=== Section Start ===

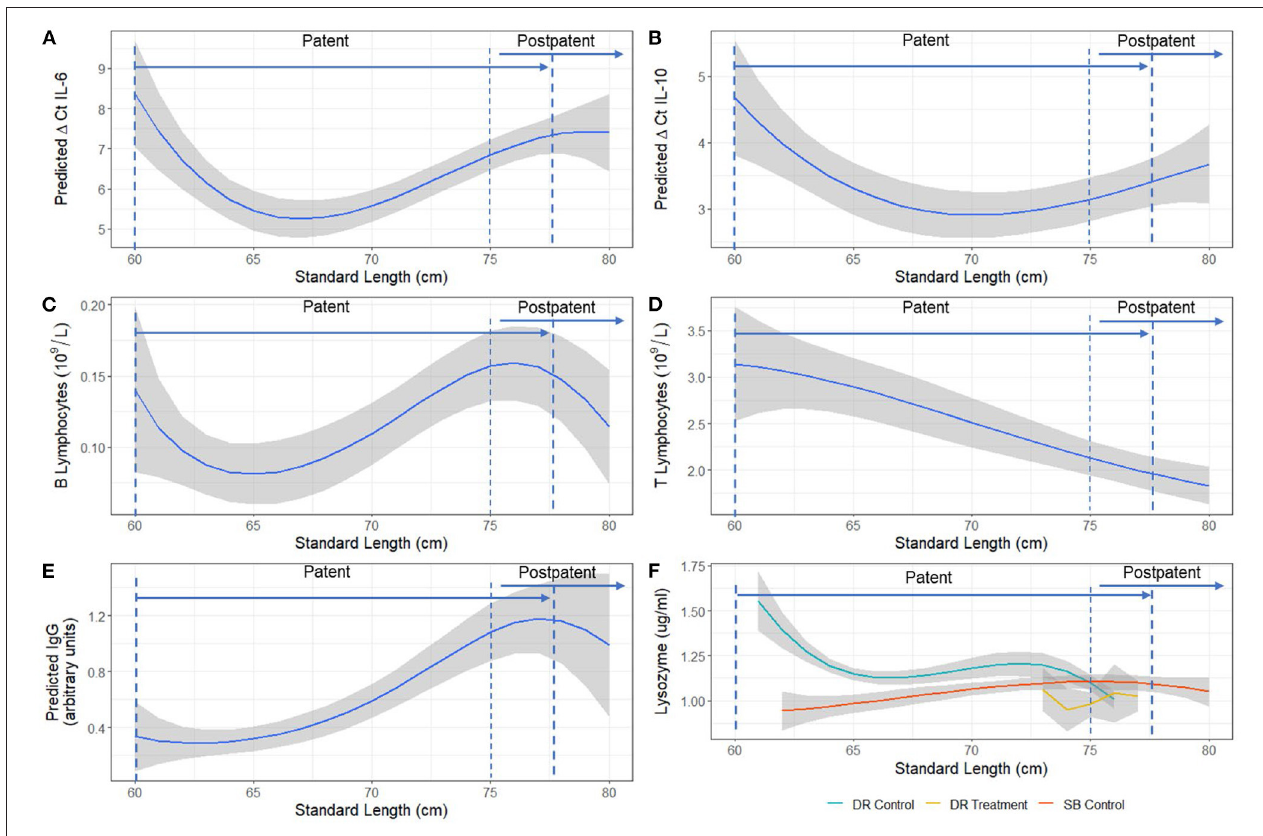
FIGURE 2 | Model estimated relationship between (A) 1 Ct IL-6, (B) 1 Ct IL-10, (C) B lymphocytes, (D) T lymphocytes, (E) IgG, and (F) Lysozyme and standard length (cm) of Australian sea lion ( N. cinerea ) pups. Statistical models for T and B lymphocyte populations and IgG were performed on a log scale, but model-derived back-transformed means (emmeans package R) are presented. The shaded area represents the 95% confidence interval. Lower 1 Ct indicates greater cytokine expression. Patency periods adapted from Marcus et al.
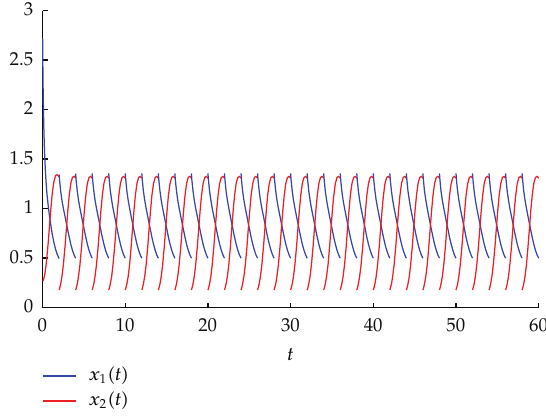
Figure 1: Time series of x 1 (cid:4) t (cid:5) and x 2 (cid:4) t (cid:5)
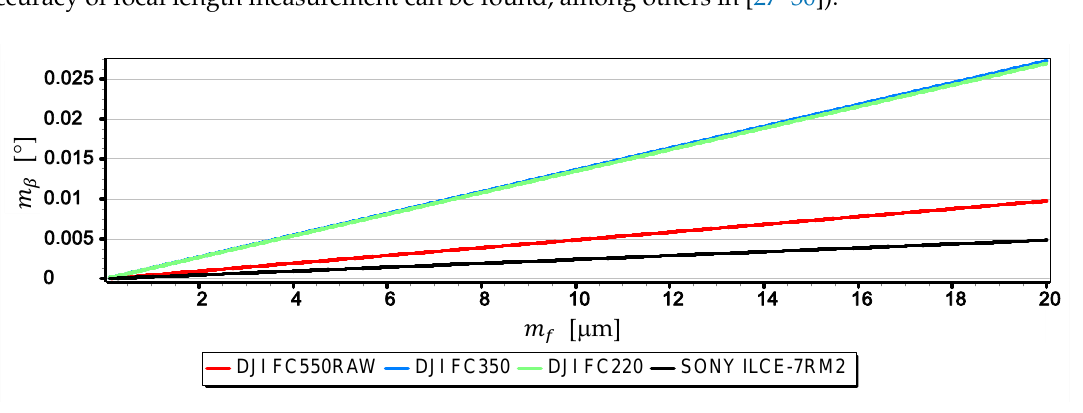
Figure 20. Mean error of measurement m β as a function of m f for β = 5 ◦ (only the first component of the Formula (3) was used in the calculations).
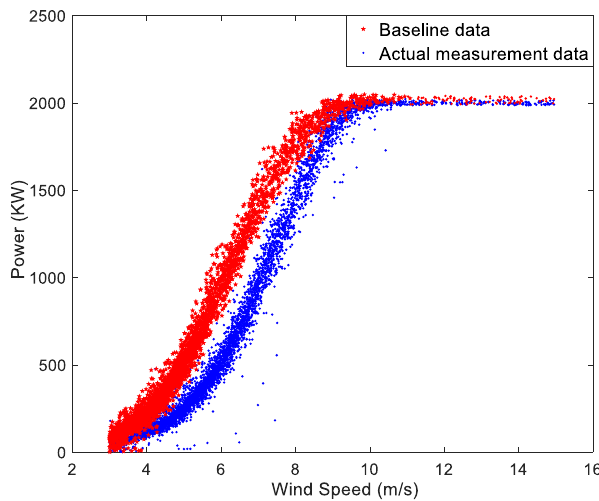
Figure 2. Baseline and actual measurement wind-power data which are cleaned.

=== Section End ===

## Problem description
Count every line of the data above that includes the word "measurement", then state the total and nothing more.

## Written reply
2